Published: 14 February 2012

Abstract

Background

The availability of low cost sequencing has spurred its application to discovery and typing of variation, including variation induced by mutagenesis. Mutation discovery is challenging as it requires a substantial amount of sequencing and analysis to detect very rare changes and distinguish them from noise. Also challenging are the cases when the organism of interest has not been sequenced or is highly divergent from the reference.

Results

We describe the development of a simple method for reduced representation sequencing. Input DNA was digested with a single restriction enzyme and ligated to Y adapters modified to contain a sequence barcode and to provide a compatible overhang for ligation. We demonstrated the efficiency of this method at SNP discovery using rice and arabidopsis. To test its suitability for the discovery of very rare SNP, one control and three mutagenized rice individuals (1, 5 and 10 mM sodium azide) were used to prepare genomic libraries for Illumina sequencers by ligating barcoded adapters to NlaIII restriction sites. For genome-dependent discovery 15-30 million of 80 base reads per individual were aligned to the reference sequence achieving individual sequencing coverage from 7 to 15×. We identified high-confidence base changes by comparing sequences across individuals and identified instances consistent with mutations, i.e. changes that were found in a single treated individual and were solely GC to AT transitions. For genome-independent discovery 70-mers were extracted from the sequence of the control individual and single-copy sequence was identified by comparing the 70-mers across samples to evaluate copy number and variation. This de novo "genome" was used to align the reads and identify mutations as above.
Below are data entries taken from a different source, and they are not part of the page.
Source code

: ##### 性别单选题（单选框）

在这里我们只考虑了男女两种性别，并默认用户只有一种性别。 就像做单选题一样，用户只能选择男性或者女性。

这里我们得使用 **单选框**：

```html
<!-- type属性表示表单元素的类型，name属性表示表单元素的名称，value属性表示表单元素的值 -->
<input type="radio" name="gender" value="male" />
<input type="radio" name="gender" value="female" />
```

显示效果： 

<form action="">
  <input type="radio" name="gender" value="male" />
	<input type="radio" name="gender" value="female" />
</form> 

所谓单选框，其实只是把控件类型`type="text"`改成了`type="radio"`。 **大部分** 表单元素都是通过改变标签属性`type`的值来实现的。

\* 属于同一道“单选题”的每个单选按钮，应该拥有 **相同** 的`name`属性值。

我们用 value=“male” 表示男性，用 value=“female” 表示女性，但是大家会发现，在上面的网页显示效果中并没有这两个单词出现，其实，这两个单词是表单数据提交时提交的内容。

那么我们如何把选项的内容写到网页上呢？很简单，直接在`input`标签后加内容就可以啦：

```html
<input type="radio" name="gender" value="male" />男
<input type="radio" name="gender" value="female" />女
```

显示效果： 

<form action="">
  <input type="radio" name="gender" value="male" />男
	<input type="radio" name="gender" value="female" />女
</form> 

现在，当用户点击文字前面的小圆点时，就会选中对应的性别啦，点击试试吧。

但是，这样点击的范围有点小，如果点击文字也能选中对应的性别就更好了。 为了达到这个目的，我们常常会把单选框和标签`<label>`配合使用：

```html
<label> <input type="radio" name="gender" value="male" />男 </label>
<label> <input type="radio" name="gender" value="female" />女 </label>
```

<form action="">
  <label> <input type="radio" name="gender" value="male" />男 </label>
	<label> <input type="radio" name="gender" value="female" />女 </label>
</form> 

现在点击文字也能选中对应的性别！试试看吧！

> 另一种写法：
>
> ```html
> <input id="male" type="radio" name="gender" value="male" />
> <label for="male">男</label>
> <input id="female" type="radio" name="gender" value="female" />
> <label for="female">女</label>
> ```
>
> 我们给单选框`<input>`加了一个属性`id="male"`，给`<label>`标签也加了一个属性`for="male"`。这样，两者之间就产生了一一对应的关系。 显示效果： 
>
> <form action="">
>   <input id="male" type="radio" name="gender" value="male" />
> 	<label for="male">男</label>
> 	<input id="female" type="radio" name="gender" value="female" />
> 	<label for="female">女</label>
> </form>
Covering approximately 1/5 of the 380 Mb genome of rice we detected mutation densities ranging from 0.6 to 4 per Mb of diploid DNA depending on the mutagenic treatment.

Conclusions

The combination of a simple and cost-effective library construction method, with Illumina sequencing, and the use of a bioinformatic pipeline allows practical SNP discovery regardless of whether a genomic reference is available.